The novel renders Miranda’s subjective unraveling in an unreliable first-person perspective characterized by a fractured, non-linear perspective that collapses memory, fantasy, and real experiences. Her narrative often manifests as hallucination, such as the personification of her pain as a menacing figure, her sense of disorientation during conversations, and dreamlike sequences that bleed into one another. These narrative distortions and fragmented perceptions mirror the disorienting reality of living with chronic pain. Consequently, the introduction of the three mysterious men at the Canny Man feels like an extension of a consciousness already steeped in the surreal.
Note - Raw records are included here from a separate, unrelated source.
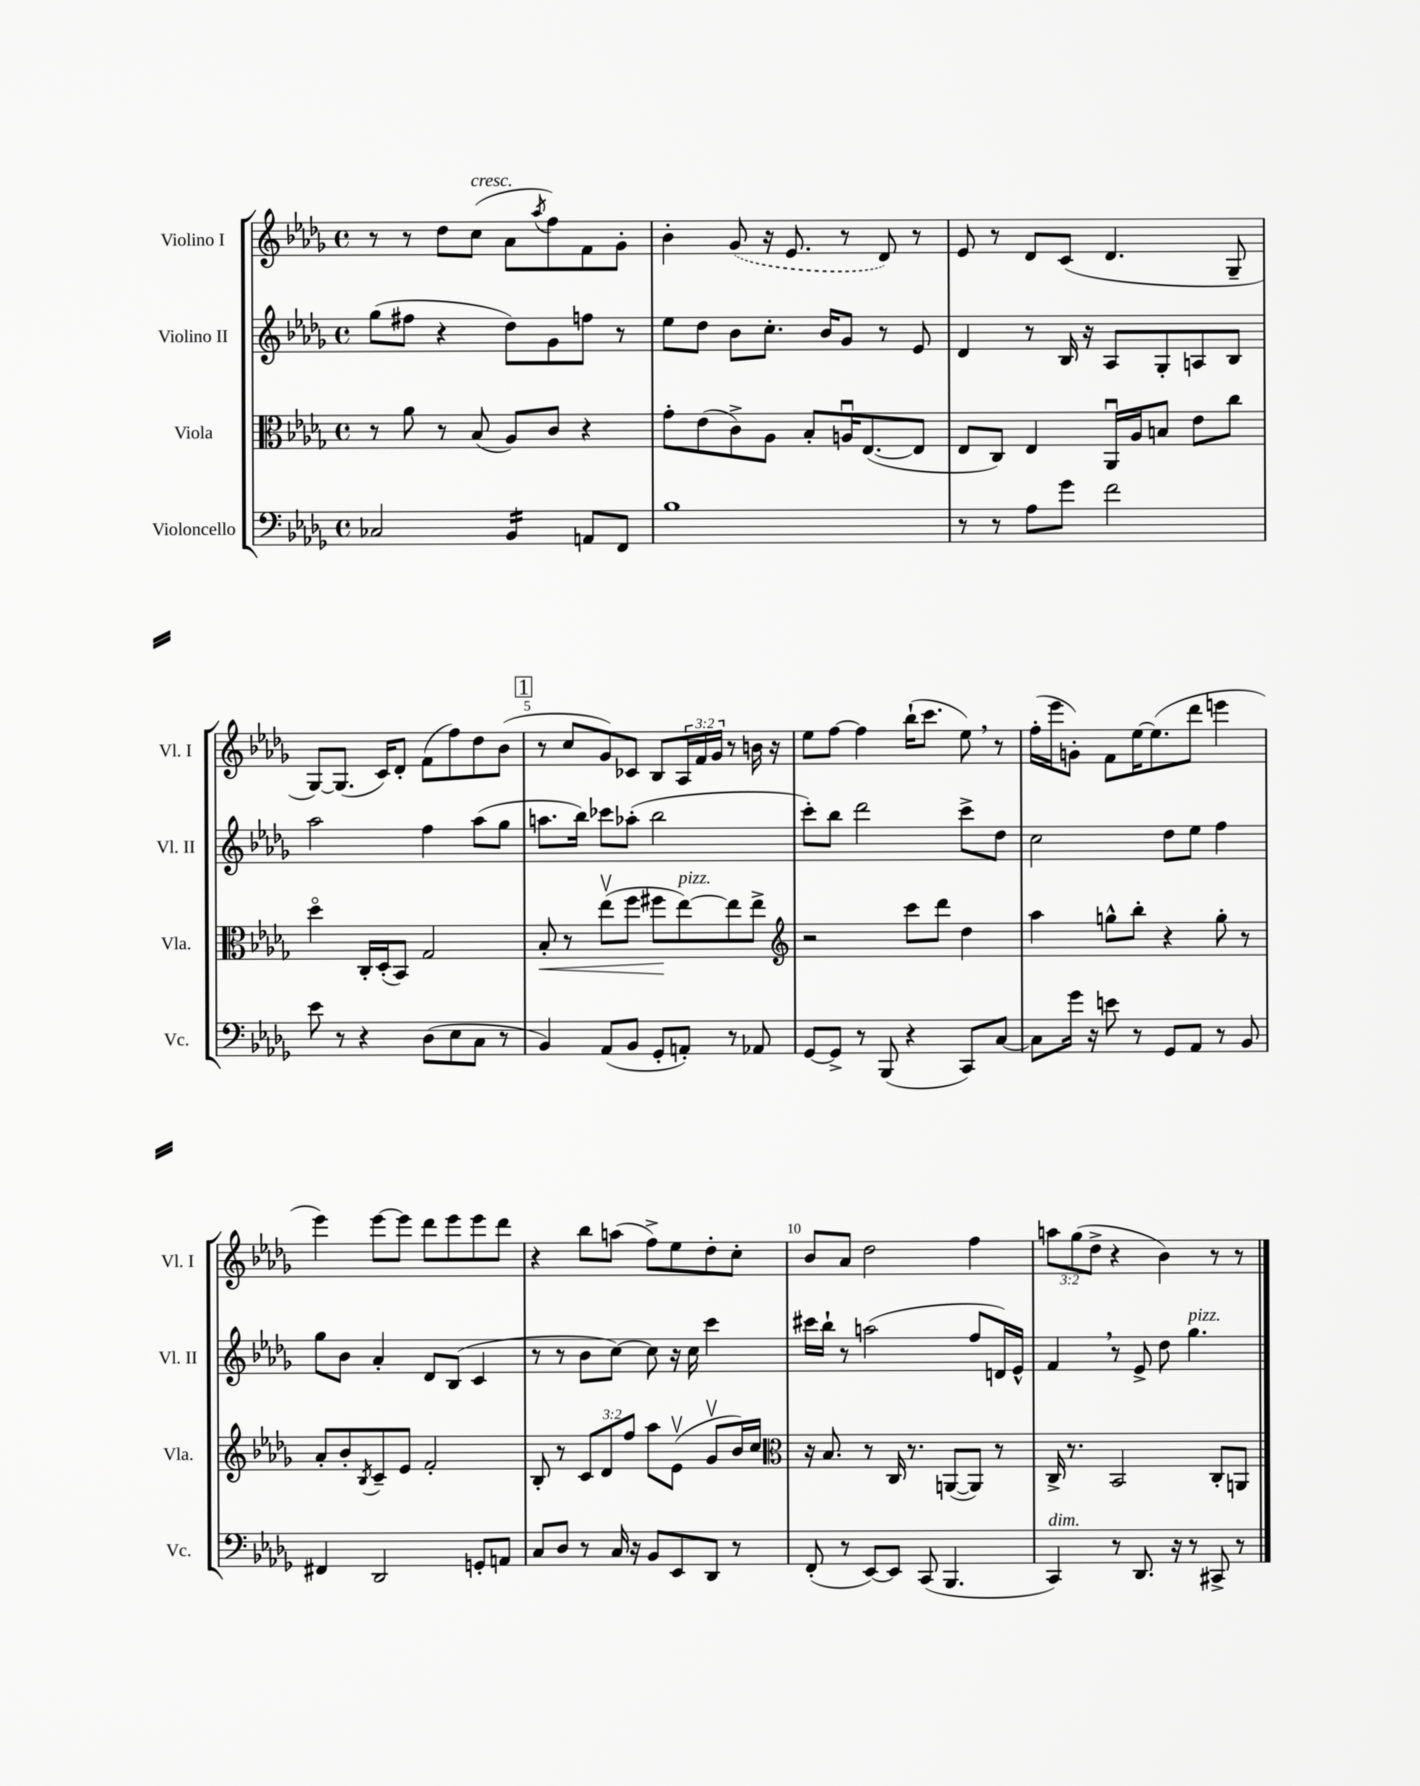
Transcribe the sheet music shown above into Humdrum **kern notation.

**kern	**kern	**dynam	**kern	**kern
*part4	*part3	*part3	*part2	*part1
*staff4	*staff3	*staff3	*staff2	*staff1
*I"Violoncello	*I"Viola	*	*I"Violino II	*I"Violino I
*I'Vc.	*I'Vla.	*	*I'Vl. II	*I'Vl. I
*clefF4	*clefC3	*	*clefG2	*clefG2
*k[b-e-a-d-g-]	*k[b-e-a-d-g-]	*	*k[b-e-a-d-g-]	*k[b-e-a-d-g-]
*M4/4	*M4/4	*	*M4/4	*M4/4
*met(c)	*met(c)	*	*met(c)	*met(c)
=1	=1	=1	=1	=1
2C-X/	8r	.	(8gg-\L	8r
.	8a-\	.	8ff#X\J	8r
.	8r	.	4r	8dd-\L
!	!	!	!	!LO:TX:a:i:t=cresc.
.	(8B-/	.	.	(8cc\J
*tremolo	*	*	*	*
16BB-/LL	8A-/L)	.	8dd-\L)	8a-\L
16BB-/	.	.	.	.
.	.	.	.	8qaa-/
16BB-/	8c/J	.	8g-\	8ff\)
16BB-/JJ	.	.	.	.
*Xtremolo	*	*	*	*
8AAn/L	4r	.	8ffn\J	8f\
8FF/J	.	.	8r	8g-'\J
=2	=2	=2	=2	=2
1B-	8g-'\L	.	8ee-\L	4b-'\
.	(8e-\	.	8dd-\J	.
.	8c^\)	.	8b-\L	(8g-/
.	8A-\J	.	8.cc'\J	16r
.	.	.	.	8.e-/
.	8B-'/L	.	.	.
.	.	.	16b-/KL	.
.	16Anu/K	.	8g-/J	8r
.	([8.E-/	.	.	.
.	.	.	8r	8d-/)
.	8E-/J]	.	8e-/	8r
=3	=3	=3	=3	=3
8r	8E-/L	.	4d-/	8e-/
8r	8C/J)	.	.	8r
8A-\L	4E-/	.	8r	8d-/L
8g-\J	.	.	16B-/	(8c/J
.	.	.	16r	.
2f\	16AA-u/LL	.	8A-/L	4.d-/
.	16A-/J	.	.	.
.	8Bn/J	.	8G-'/	.
.	8e-\L	.	8An/	.
.	8cc\J	.	8B-/J	8G-~/
!!LO:LB:g=z
=4	=4	=4	=4	=4
8e-\	4dd-\	.	2aa-\	[8G-/L)
8r	.	.	.	(8.G-/J]
4r	16C'/LL	.	.	.
.	(16D-'/J	.	.	16c/KL)
.	8BB-/J)	.	.	8d-'/J
(8D-\L	2G-/	.	4ff\	(8f\L
8E-\	.	.	.	8ff\)
8C\J	.	.	(8aa-\L	8dd-\
8r	.	.	8gg-\J	(8b-\J
!!LO:REH:place=s1:t=1
=5	=5	=5	=5	=5
!	!	!LO:HP:b	!	!
4BB-/)	8B-'/	<	8.aan\L	8r
.	8r	.	.	8cc/L
.	.	.	16bb-\Jk)	.
(8AA-/L	(8ee-v\L	.	8ccc-X\L	8g-/)
8BB-/J	8ff\J	.	(8aa-X'\J	8c-X/J
8GG-'/L	8ff#X\L	.	2bb-\	8B-/L
!	!LO:TX:a:i:t=pizz.	!	!	!
8AAn'/J)	[8ee-\)	[	.	24A-/L
.	.	.	.	24f/
.	.	.	.	24g-/JJ
8r	8ee-\]	.	.	8r
8AA-X/	8ee-^\J	.	.	16bn\
.	.	.	.	16r
=6	=6	=6	=6	=6
*	*clefG2	*	*	*
[8GG-/L	2r	.	8ccc'\L)	8ee-\L
8GG-^/J]	.	.	8bb-\J	[8ff\J
8r	.	.	2ddd-\	4ff\]
(8BBB-/	.	.	.	.
4r	8ccc\L	.	.	(16bb-`\KL
.	.	.	.	8.ccc\J
.	8ddd-\J	.	.	.
8CC/L)	4dd-\	.	8ccc^\L	8ee-,\)
[8C/J	.	.	8dd-\J	8r
=7	=7	=7	=7	=7
8C\L]	4aa-\	.	2cc\	(16ff'\LL
.	.	.	.	16eee-\J
16g-\Jk	.	.	.	8gn'\J)
16r	.	.	.	.
8en\	8ggn^^\L	.	.	8f\L
8r	8bb-'\J	.	.	[16ee-\K
.	.	.	.	(8.ee-\]
8GG-/L	4r	.	8dd-\L	.
8AA-/J	.	.	8ee-\J	8ddd-\J
8r	8gg'\	.	4ff\	4eeen\
8BB-/	8r	.	.	.
!!LO:LB:g=z
=8	=8	=8	=8	=8
4FF#X/	8a-'/L	.	8gg-\L	4eee-\)
.	8b-'/	.	8b-\J	.
.	8qB-/	.	.	.
2DD-/	8c~/	.	4a-'/	[8eee-\L
.	8e-/J	.	.	8eee-\J]
.	2f'/	.	8d-/L	8ddd-\L
.	.	.	(8B-/J	8eee-\
8GGn'/L	.	.	4c/	8eee-\
8AAn/J	.	.	.	8ddd-\J
=9	=9	=9	=9	=9
8C/L	8B-'/	.	8r	4r
8D-/J	8r	.	8r	.
8r	12c/L	.	8b-\L	8bb-\L
.	12d-/	.	.	.
16C/	.	.	[8cc\J)	(8aan\J
.	12ff/J	.	.	.
16r	.	.	.	.
8BB-/L	8aa-\L	.	8cc\]	8ff^\L)
8EE-/	(8e-v\J	.	16r	8ee-\
.	.	.	16cc\	.
8DD-/J	8g-v/L	.	4ccc\	8dd-'\
8r	16b-/L)	.	.	8cc'\J
.	16cc/JJ	.	.	.
=10	=10	=10	=10	=10
*	*clefC3	*	*	*
(8FF'/	16r	.	16ccc#X\LL	8b-/L
.	8.B-/	.	16bb-`\JJ	.
8r	.	.	8r	8a-/J
[8EE-/L)	8r	.	(2aan\	2dd-\
8EE-/J]	16C/	.	.	.
.	8.r	.	.	.
(8CC/	.	.	.	.
4.BBB-/	([8AAn/L	.	.	.
.	8AA/J])	.	8ff/L	4ff\
.	8r	.	16dn/L)	.
.	.	.	16e-^^/JJ	.
=11	=11	=11	=11	=11
!LO:TX:a:i:t=dim.	!	!	!	!
4CC/)	16C^/	.	4f,/	12aan\L
.	8.r	.	.	.
.	.	.	.	(12gg-\
.	.	.	.	12dd-^\J
8r	2BB-/	.	8r	4r
8.DD-/	.	.	8e-^/	.
.	.	.	8dd-\	4b-\)
16r	.	.	.	.
!	!	!	!LO:TX:a:i:t=pizz.	!
8r	.	.	4.gg-\	.
8CC#X^/	8C'/L	.	.	8r
8r	8AAn/J	.	.	8r
==	==	==	==	==
*-	*-	*-	*-	*-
Their appearance also marks the novel’s pivot into the theme of The Morality of Reclaiming Power Through Vengeance as they present Miranda with a seductive shortcut to wellness. Notably, the traditional mechanics of a Faustian bargain are absent: They do not give Miranda a clear deal or terms to consider. Instead, their eerie knowledge of her history suggests that she is a target, and they hand her the drink in a moment of deep vulnerability, with no explicit consent or discussion. In contrast to the medical establishment, they acknowledge her pain and give her validation that her suffering is real. However, like her professional caregivers, they, too, seek to exploit her. The golden remedy they offer is a symbol of this dark pact: It is a magical, temporary cure that implies an unspoken cost. The transaction is sealed when one of the men quotes Helen’s soliloquy from All’s Well That Ends Well, stating that “[o]ur remedies oft in ourselves do lie” (43). This link between their offer and Miranda’s artistic obsession confirms they are answering her deepest desire—not just for relief, but for the power to enact her own remedies and seize control of her fate.